#### [WORK REQUEST]
Only text lines belong in the answer: the lines from the first one in the records through the line with "they appear in singular or in plural.", copied exactly.
═══
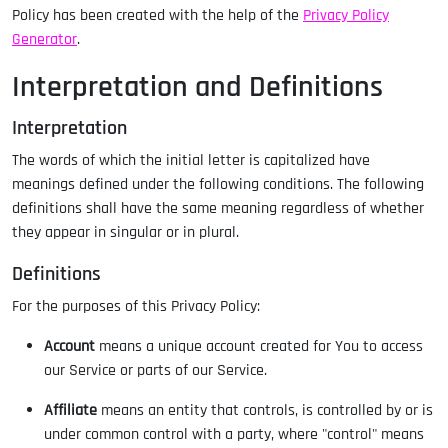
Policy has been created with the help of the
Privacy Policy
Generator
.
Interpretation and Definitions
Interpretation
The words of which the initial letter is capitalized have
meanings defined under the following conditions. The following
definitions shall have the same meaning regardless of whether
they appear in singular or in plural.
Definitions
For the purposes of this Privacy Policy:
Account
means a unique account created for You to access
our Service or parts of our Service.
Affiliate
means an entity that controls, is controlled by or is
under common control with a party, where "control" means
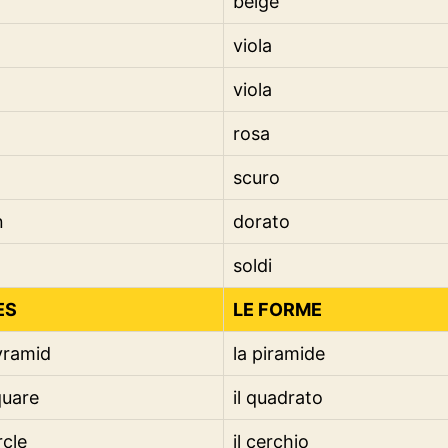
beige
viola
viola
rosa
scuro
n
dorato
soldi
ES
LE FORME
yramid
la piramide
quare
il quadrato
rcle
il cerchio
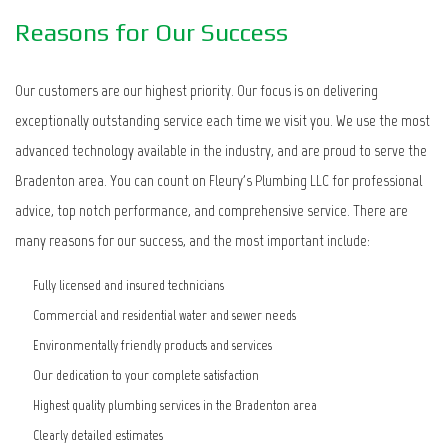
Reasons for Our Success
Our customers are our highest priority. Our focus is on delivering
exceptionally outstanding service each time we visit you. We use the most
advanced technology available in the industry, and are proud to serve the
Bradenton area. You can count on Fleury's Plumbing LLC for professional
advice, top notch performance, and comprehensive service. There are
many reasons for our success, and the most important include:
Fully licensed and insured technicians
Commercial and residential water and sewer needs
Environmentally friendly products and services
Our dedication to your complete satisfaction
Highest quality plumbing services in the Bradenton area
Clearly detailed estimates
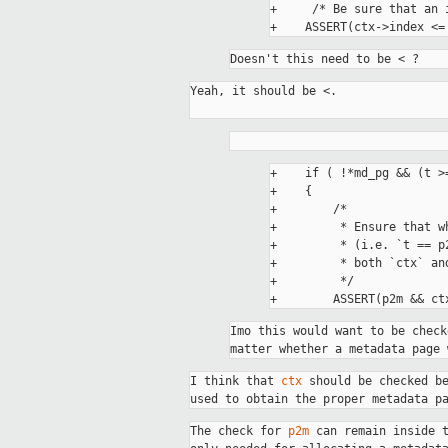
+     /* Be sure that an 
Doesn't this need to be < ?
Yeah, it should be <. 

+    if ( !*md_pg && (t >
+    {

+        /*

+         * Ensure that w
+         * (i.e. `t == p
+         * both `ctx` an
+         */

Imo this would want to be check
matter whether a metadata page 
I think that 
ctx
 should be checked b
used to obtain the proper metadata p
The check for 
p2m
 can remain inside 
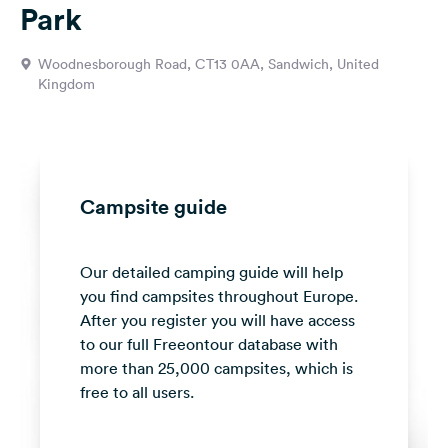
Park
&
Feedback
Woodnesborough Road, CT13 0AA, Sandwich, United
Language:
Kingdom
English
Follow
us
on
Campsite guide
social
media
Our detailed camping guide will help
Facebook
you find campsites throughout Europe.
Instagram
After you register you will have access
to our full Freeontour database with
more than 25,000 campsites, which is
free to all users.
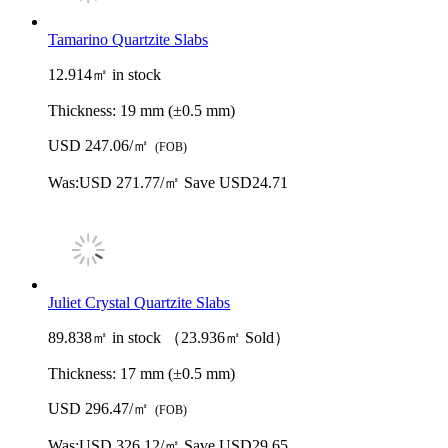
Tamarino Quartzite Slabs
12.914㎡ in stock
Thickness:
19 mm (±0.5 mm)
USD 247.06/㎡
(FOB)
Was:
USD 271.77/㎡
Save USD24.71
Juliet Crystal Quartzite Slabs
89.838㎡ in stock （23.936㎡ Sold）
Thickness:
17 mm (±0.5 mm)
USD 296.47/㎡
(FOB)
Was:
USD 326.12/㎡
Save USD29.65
═══
#### [TASK RESPONSE]
Policy has been created with the help of the
Privacy Policy
Generator
.
Interpretation and Definitions
Interpretation
The words of which the initial letter is capitalized have
meanings defined under the following conditions. The following
definitions shall have the same meaning regardless of whether
they appear in singular or in plural.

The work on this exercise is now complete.